Thorough validation ensures that experimental observations can be confidently attributed to the specific LUC7 paralog being studied.

How should researchers interpret differences in LUC7 protein expression patterns in relation to splicing regulation?

When analyzing LUC7 expression data, researchers should consider the following interpretive frameworks:

• Paralog-specific effects: Changes in the relative expression of LUC7L2/LUC7L versus LUC7L3 may shift the balance between right-handed and left-handed 5′ splice site recognition. This balance should be correlated with exon inclusion/skipping patterns in alternatively spliced transcripts .

• Quantitative thresholds: Research indicates that even modest changes in LUC7 protein levels can significantly impact splicing patterns. Establish quantitative relationships between protein expression and splicing outcomes using dose-response experiments .

• Tissue-specific contexts: The same expression pattern may have different consequences in different cell types due to the presence of tissue-specific splicing factors that cooperate with LUC7 proteins.

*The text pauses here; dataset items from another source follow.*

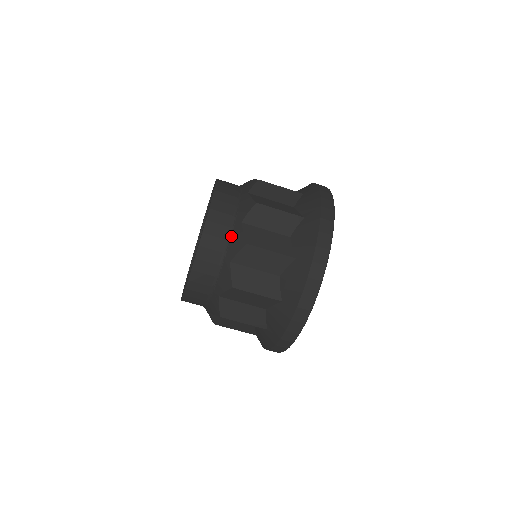
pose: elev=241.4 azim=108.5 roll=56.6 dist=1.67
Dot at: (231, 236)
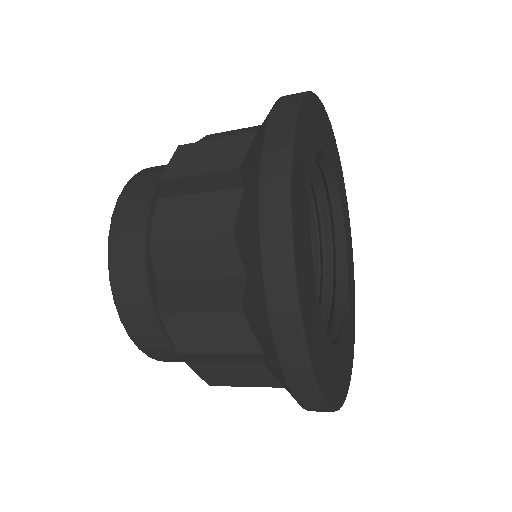
Dot at: (147, 270)
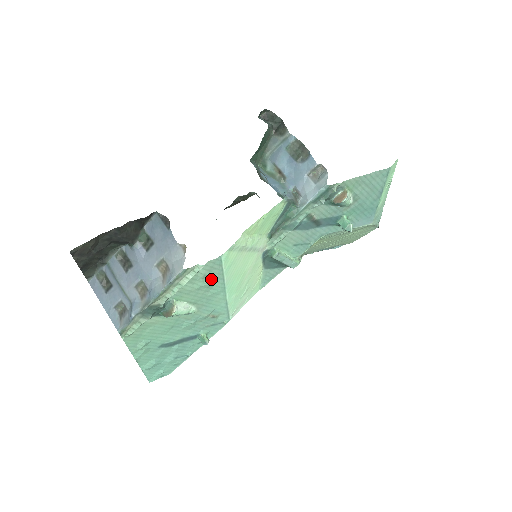
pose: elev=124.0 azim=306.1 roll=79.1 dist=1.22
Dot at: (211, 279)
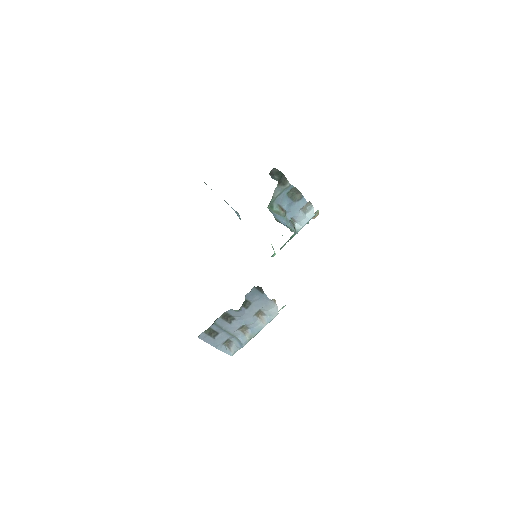
Dot at: occluded
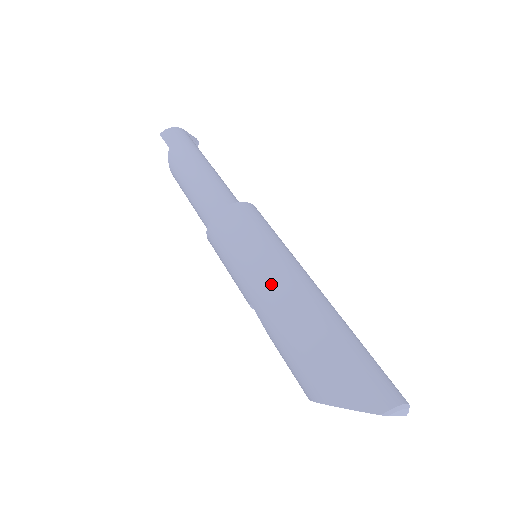
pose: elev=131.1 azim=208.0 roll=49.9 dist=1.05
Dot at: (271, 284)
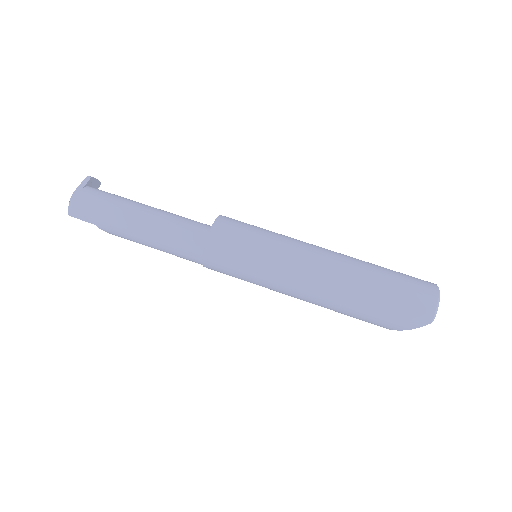
Dot at: (297, 288)
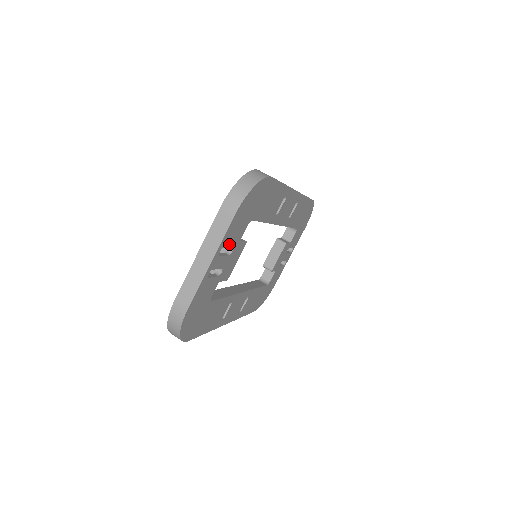
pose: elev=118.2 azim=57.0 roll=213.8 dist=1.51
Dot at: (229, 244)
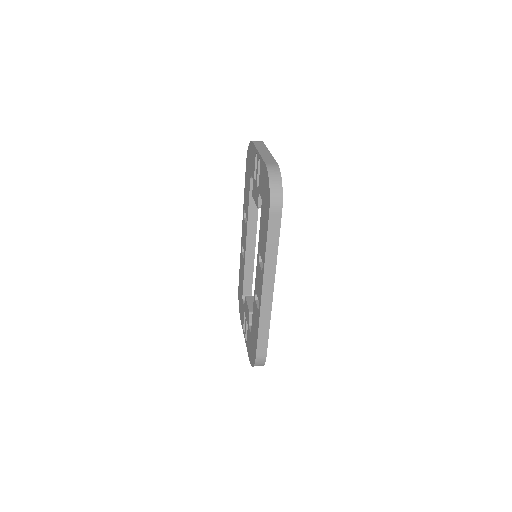
Dot at: occluded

• Evolutionary conservation: Compare expression patterns and splicing outcomes across species, particularly between plants and animals, where similar functional divisions between LUC7 paralogs have been observed .

• Clinical correlations: In disease contexts such as myeloid neoplasms, correlate LUC7L2 expression levels with specific splicing events that may contribute to pathogenesis .

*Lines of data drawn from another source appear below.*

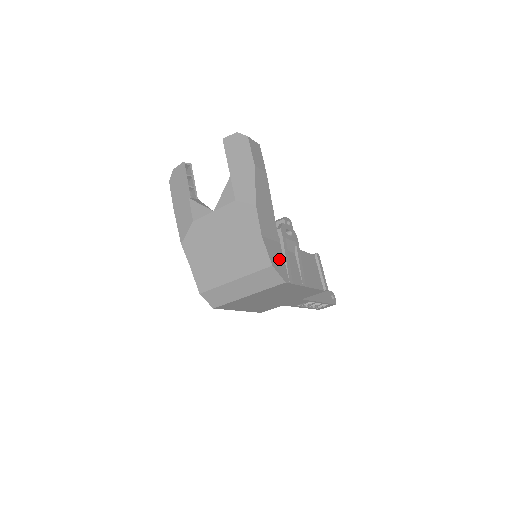
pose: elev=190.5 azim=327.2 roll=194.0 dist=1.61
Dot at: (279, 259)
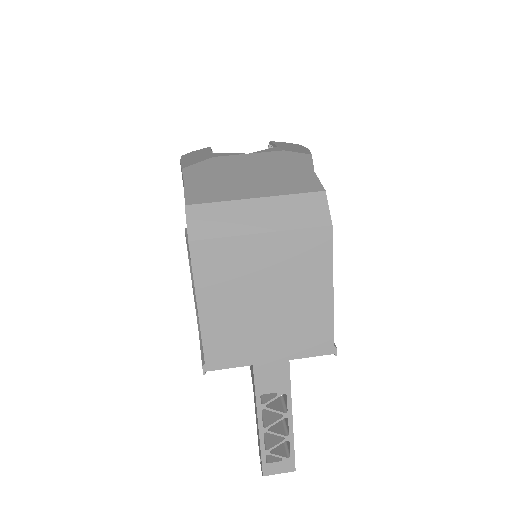
Dot at: occluded
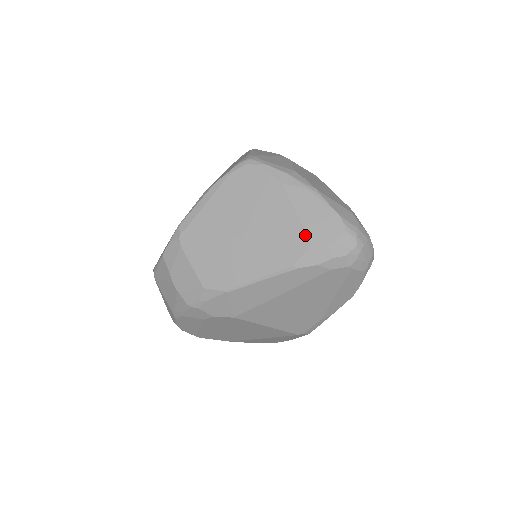
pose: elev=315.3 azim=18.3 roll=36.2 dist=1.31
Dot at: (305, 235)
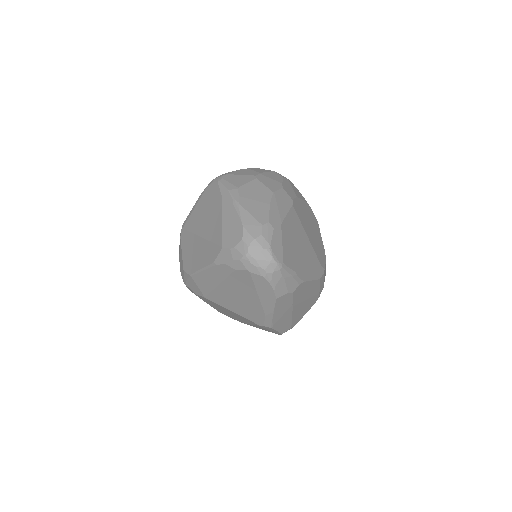
Dot at: (221, 239)
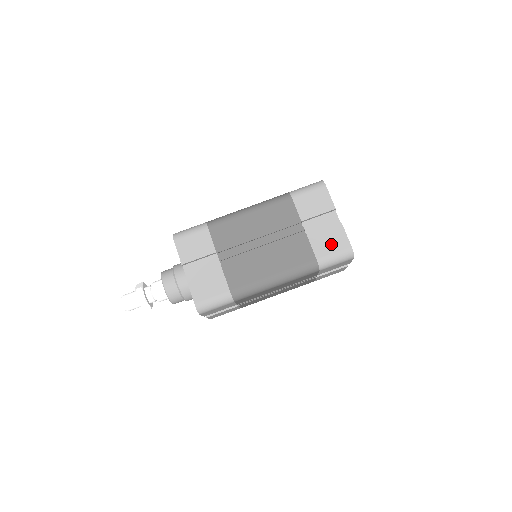
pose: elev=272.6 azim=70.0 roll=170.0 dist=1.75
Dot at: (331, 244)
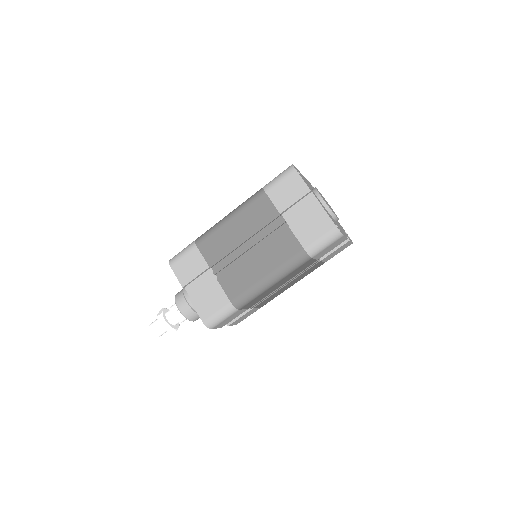
Dot at: (314, 229)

The "LUC7 Score" developed from research data provides a mathematical framework for predicting which exons will be most affected by changes in specific LUC7 paralog expression .

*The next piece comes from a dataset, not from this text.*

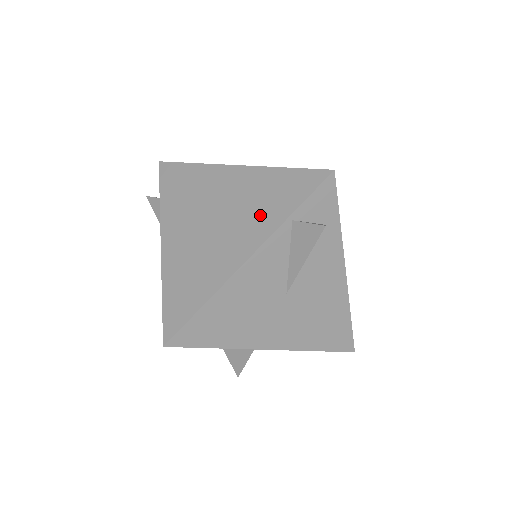
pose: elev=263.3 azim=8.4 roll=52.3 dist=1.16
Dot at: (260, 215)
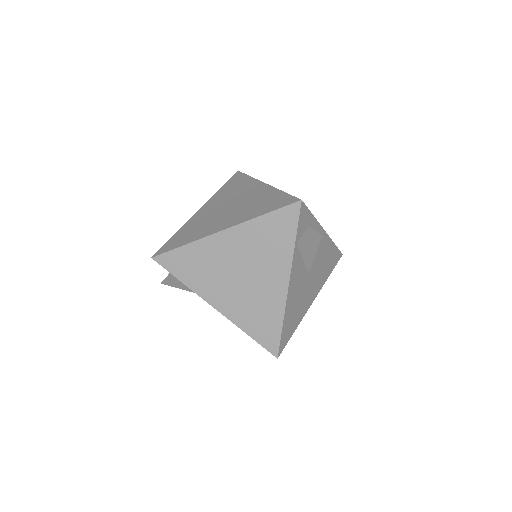
Dot at: (273, 254)
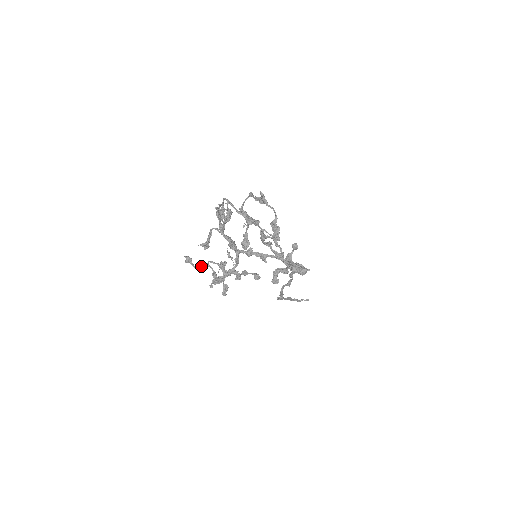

What mathematical models and computational approaches are available for analyzing LUC7-dependent splicing patterns?

Several computational frameworks can assist in analyzing LUC7-dependent splicing:

• 5′SS Balance score: This metric quantifies the relative strength of sequence matches between the 5′ splice site and the consensus sequence on either side of the invariant GU dinucleotide. It strongly predicts sensitivity to LUC7 paralogs, with positive values indicating right-handed sites (LUC7L2/LUC7L-dependent) and negative values indicating left-handed sites (LUC7L3-dependent) .

• LUC7 Score: This refined score, derived from position weight matrices (PWMs) of LUC7L2-promoted/LUC7L3-repressed right-handed motifs versus LUC7L3-promoted/LUC7L2-repressed left-handed motifs, provides superior predictive power for splicing outcomes. The score incorporates additional sequence features beyond just consensus matching strength .

• 5′SS Enrichment analysis: This Dirichlet-multinomial model approximates the log-odds of a given 5′SS sequence occurring in significantly included or skipped exons versus unchanged exons. It can identify specific sequence motifs that are differentially regulated by each LUC7 paralog .

• Hierarchical clustering of 5′SS motifs: This approach groups 5′ splice sites based on their response patterns across multiple LUC7 perturbation experiments, revealing functionally related classes of splice sites .

These computational tools enable researchers to predict which exons will be affected by changes in LUC7 protein expression and to design targeted experiments for validating specific splicing mechanisms.